SEPARAZIONE DI FATTO: IL DIRITTO DI CITTADINANZA NON SI PERDE

SEPARAZIONE DI FATTO: IL DIRITTO DI CITTADINANZA NON SI PERDE

Separazione: non si perde il diritto di cittadinanza | G11

La Corte di Cassazione, con la sentenza n. 969 del 17 gennaio 2017 ha chiarito che il diritto di cittadinanza, acquisito in seguito alla celebrazione del matrimonio, continua ad essere riconosciuto anche qualora tra i coniugi sia avvenuta una separazione di fatto, dal momento che la legge richiede una condizione ostativa diversa, ovvero la separazione personale giudizialmente accertata.

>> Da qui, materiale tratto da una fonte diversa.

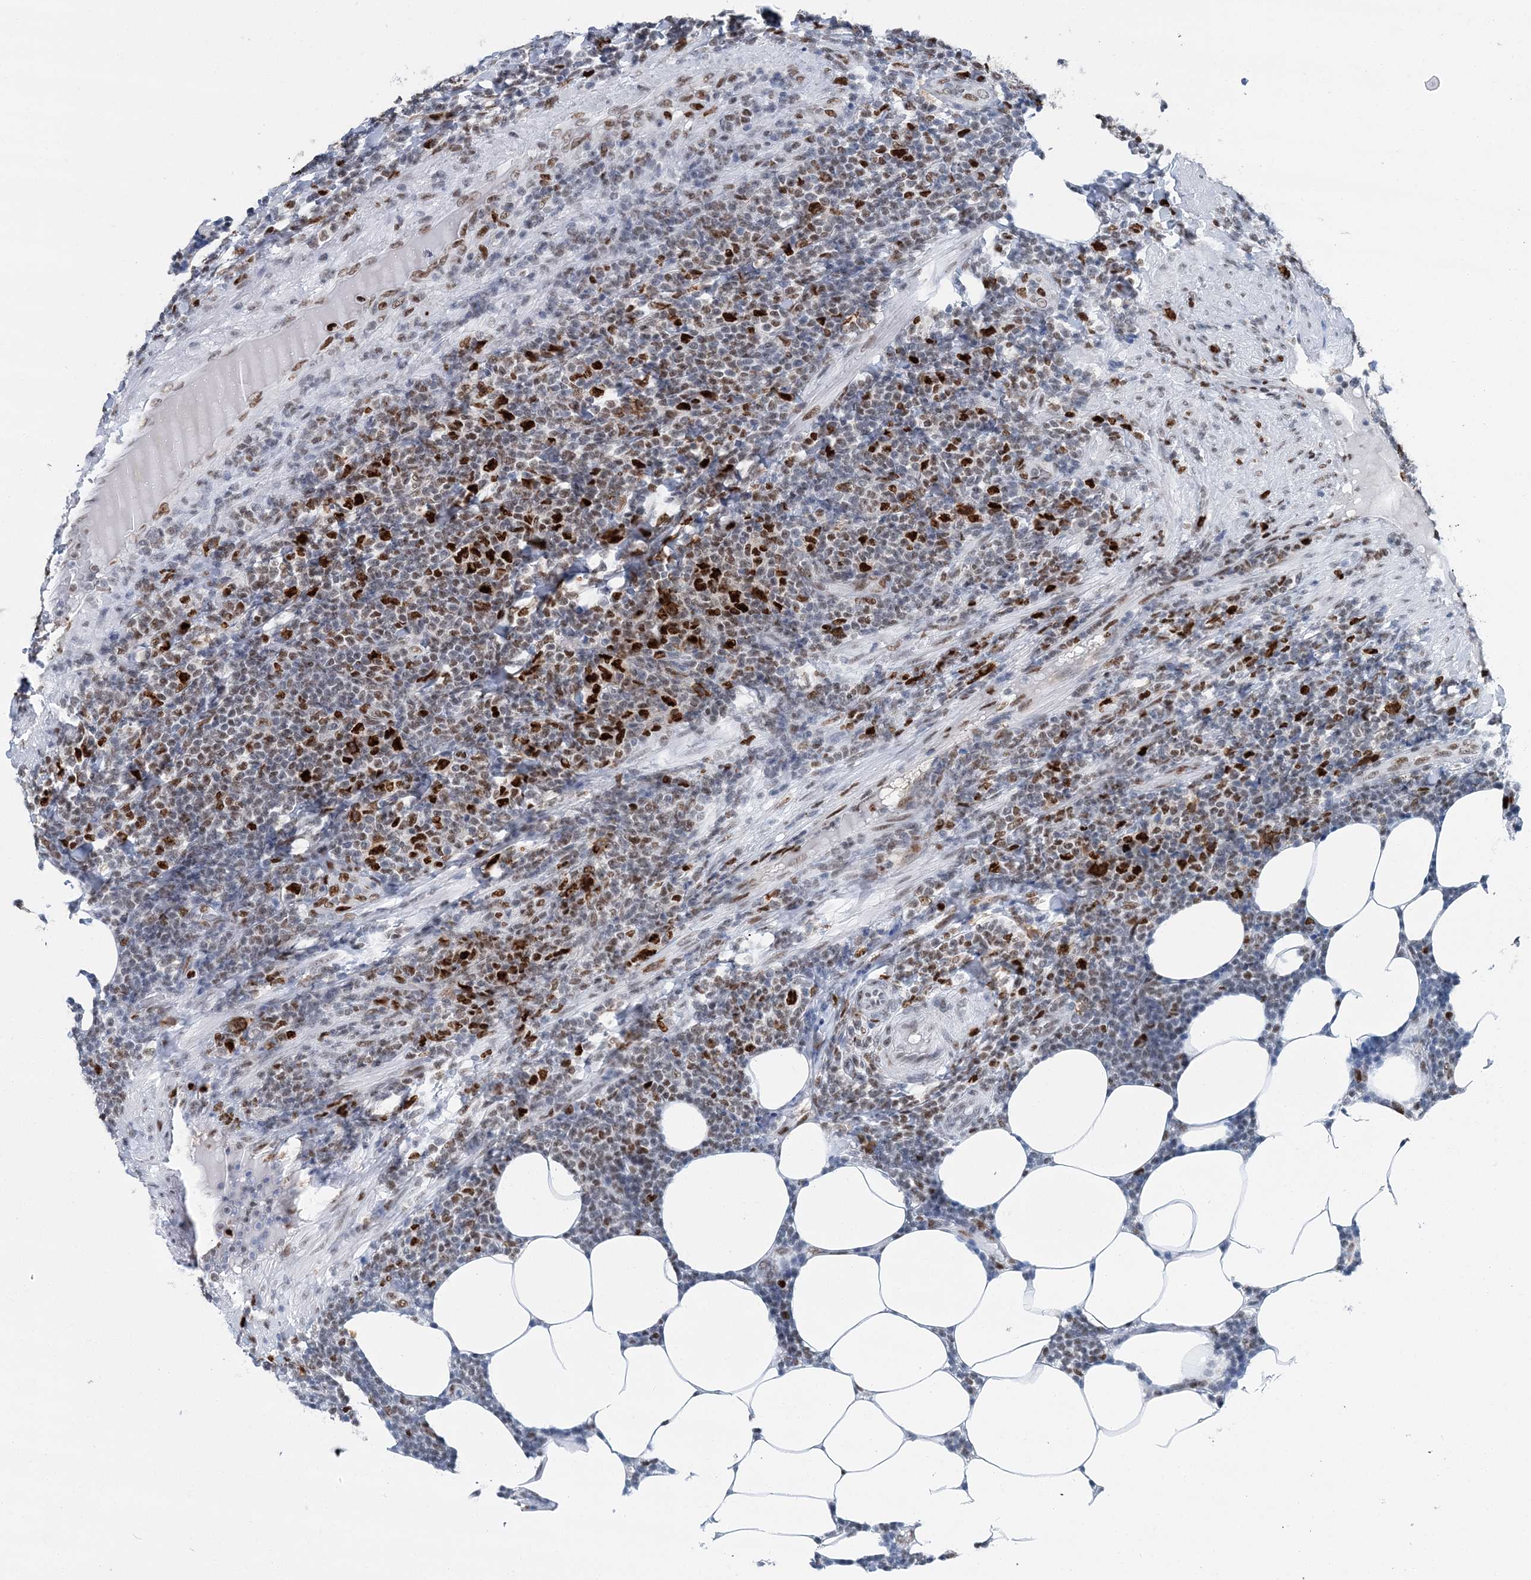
{"staining": {"intensity": "moderate", "quantity": "<25%", "location": "nuclear"}, "tissue": "lymphoma", "cell_type": "Tumor cells", "image_type": "cancer", "snomed": [{"axis": "morphology", "description": "Malignant lymphoma, non-Hodgkin's type, Low grade"}, {"axis": "topography", "description": "Lymph node"}], "caption": "Brown immunohistochemical staining in malignant lymphoma, non-Hodgkin's type (low-grade) displays moderate nuclear staining in about <25% of tumor cells.", "gene": "HAT1", "patient": {"sex": "male", "age": 66}}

Nel caso di specie, i giudici di legittimità respingono il ricorso presentato dal Ministero dell’Interno che lamentava la violazione dell’art. 5, comma 1, della legge n. 91/1992, in quanto tra le condizioni ostative alla concessione della cittadinanza è indicata anche la “separazione personale”.

Nello specifico, dopo il matrimonio tra la cittadina tunisina e il cittadino italiano, erano decorsi 2 anni durante la quale la stessa era stata residente in Italia senza che fosse intervenuto annullamento, separazione personale o divorzio.

La separazione di fatto, incontestatamente avvenuta tra i coniugi, non era stata considerata rilevante dalla Corte di Appello, dal momento che la legge, tra le cause ostative al riconoscimento del diritto di cittadinanza annovera la separazione personale.

Gli Ermellini, confermando la decisione di merito, hanno sottolineato la differenza ermeneutica tra “separazione di fatto” e  “separazione personale”, una differenza che può cogliersi anche nell’art. 6 della legge n. 184/1983 in materia di adozione. La norma, infatti, nel presentare la condizione richiesta ai coniugi per poter procedere all’adozione, richiede proprio che tra gli stessi non sia intervenuta “una separazione personale neppure di fatto”.

Pertanto, la disposizione non fa che confermare la differenza tra le due tipologie di allontanamento, con conseguente diverso regime giuridico.

Pertanto, la separazione di fatto non è una condizione ostativa al diritto di cittadinanza, ma lo è la separazione personale giudizialmente accertata, ai sensi dell’art. 5 della legge n. 91/92.

La Corte, infine, sottolinea la necessità che le condizioni ostative indicate nell’art. 5 della legge n. 91/1992, non possono fondarsi su clausole elastiche, ma su requisiti predeterminati, chiari che non necessitano di un ulteriore accertamento amministrativo.